Tuesday, May 8, 2012

The Forgetful Reader

My morning reading is random, whimsical—whatever happens to catch my eye between bedroom and bathroom. This morning: "The Lost," a short essay by Bolaño, constructed as a single paragraph, about the Chilean poet Rodrigo Lira and, more generally, about suicide.

The essay is an exquisite example of Bolaño's finely honed recklessness:
The best thing about Latin America are its suicides, voluntary or not. We have the worst politicians in the world, the worst capitalists in the world, the worst writers in the world. . . . . Our discourse on wealth is the closest thing there is to a cheap self-help book. Our discourse on poverty is an imaginary discourse in which the only voices are those of madmen speaking of bitterness and frustration. We hate the Argentines because the Argentines are the closest thing in these parts to Europeans. The Argentines hates us because we're the mirror in which they see themselves for what they really are—Americans. We're racists in the purest sense: that is, we're racists because we're scared to death. But our suicides are the best.
As with the rest of the essay, some of this seems true to me and anything that doesn't seem true I've  forgotten.

Because reading isn't like life: in life we forget the moments of truth and remember the lies; in literature we forget the lies and remember the moments of truth.

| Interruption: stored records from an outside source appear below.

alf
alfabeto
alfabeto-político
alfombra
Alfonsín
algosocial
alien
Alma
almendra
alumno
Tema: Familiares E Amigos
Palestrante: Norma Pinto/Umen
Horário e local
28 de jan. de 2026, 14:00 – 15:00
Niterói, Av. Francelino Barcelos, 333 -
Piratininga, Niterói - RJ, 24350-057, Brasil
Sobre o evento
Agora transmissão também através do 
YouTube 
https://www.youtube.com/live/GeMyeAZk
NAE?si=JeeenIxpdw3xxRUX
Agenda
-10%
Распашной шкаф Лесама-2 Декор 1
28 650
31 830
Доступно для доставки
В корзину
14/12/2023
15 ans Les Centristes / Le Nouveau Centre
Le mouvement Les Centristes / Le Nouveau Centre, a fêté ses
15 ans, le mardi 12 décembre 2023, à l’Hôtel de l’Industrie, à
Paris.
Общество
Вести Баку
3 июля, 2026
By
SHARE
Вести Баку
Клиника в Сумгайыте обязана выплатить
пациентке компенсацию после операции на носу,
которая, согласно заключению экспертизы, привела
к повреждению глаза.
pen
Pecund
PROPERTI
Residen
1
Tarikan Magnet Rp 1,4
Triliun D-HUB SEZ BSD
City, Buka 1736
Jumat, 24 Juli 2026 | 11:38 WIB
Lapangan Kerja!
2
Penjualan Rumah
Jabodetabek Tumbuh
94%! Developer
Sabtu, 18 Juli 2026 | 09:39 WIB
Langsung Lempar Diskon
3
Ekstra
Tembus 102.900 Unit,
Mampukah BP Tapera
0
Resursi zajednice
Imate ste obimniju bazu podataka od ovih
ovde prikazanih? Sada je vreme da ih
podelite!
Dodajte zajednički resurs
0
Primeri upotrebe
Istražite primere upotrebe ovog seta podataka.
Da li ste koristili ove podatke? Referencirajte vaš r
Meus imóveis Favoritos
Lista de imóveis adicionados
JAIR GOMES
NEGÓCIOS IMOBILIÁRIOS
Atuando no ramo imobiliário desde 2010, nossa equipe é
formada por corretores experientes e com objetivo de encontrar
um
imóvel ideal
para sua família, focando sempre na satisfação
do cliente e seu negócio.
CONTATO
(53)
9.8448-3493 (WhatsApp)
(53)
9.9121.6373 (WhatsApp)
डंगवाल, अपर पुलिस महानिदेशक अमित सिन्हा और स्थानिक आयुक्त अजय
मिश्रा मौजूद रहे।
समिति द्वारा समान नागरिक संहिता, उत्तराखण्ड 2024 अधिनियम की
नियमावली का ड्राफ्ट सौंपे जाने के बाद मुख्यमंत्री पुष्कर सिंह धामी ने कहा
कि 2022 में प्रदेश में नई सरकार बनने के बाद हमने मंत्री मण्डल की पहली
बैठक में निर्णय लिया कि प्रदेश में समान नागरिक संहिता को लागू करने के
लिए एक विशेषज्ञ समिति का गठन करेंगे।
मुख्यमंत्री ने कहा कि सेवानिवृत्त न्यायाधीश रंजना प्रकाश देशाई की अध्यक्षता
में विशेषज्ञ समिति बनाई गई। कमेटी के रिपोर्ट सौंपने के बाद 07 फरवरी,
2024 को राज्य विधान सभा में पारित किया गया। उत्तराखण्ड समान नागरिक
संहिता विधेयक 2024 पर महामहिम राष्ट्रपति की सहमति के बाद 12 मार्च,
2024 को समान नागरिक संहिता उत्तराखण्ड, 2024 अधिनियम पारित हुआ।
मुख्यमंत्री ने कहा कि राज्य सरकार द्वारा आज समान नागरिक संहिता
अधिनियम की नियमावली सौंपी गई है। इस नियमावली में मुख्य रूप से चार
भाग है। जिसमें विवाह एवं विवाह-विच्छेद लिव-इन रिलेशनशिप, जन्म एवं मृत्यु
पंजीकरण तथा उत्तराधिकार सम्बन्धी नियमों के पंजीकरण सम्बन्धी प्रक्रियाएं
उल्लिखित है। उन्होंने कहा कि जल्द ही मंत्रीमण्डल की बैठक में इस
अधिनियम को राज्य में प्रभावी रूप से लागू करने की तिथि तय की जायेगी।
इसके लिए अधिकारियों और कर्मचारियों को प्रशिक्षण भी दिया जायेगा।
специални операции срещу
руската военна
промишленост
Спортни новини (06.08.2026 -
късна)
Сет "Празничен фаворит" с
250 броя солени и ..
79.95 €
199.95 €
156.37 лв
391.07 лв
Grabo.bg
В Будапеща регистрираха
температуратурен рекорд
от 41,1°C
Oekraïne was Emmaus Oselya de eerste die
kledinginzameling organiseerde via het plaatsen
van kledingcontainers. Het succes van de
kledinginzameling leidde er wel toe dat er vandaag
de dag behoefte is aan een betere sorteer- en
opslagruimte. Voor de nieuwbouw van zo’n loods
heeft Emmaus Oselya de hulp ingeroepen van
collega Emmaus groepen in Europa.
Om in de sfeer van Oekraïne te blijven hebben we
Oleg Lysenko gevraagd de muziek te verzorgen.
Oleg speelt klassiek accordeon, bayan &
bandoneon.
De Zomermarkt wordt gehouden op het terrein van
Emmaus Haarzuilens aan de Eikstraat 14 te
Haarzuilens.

This contrast is true largely because in literature everything is invention, so the reader creates moments of truth for himself. A good reader, a reader who permits a writer to write, collaborates in the process of creating truth from a writer's bravery. Bravery is always—like the last line above—a bit absurd; but through laughter, through delight, the reader transforms that absurdity into truth. The absurdity is forgotten; the truth remains.

So the fundamental problem for the writer is not to be truthful but to be brave.

But of course there's nothing more difficult in writing than being brave. The last line of "The Lost" explains, at least in part, why: "The cowardly don't publish the brave." The brave risk an audience of one. And only a madman writes for himself.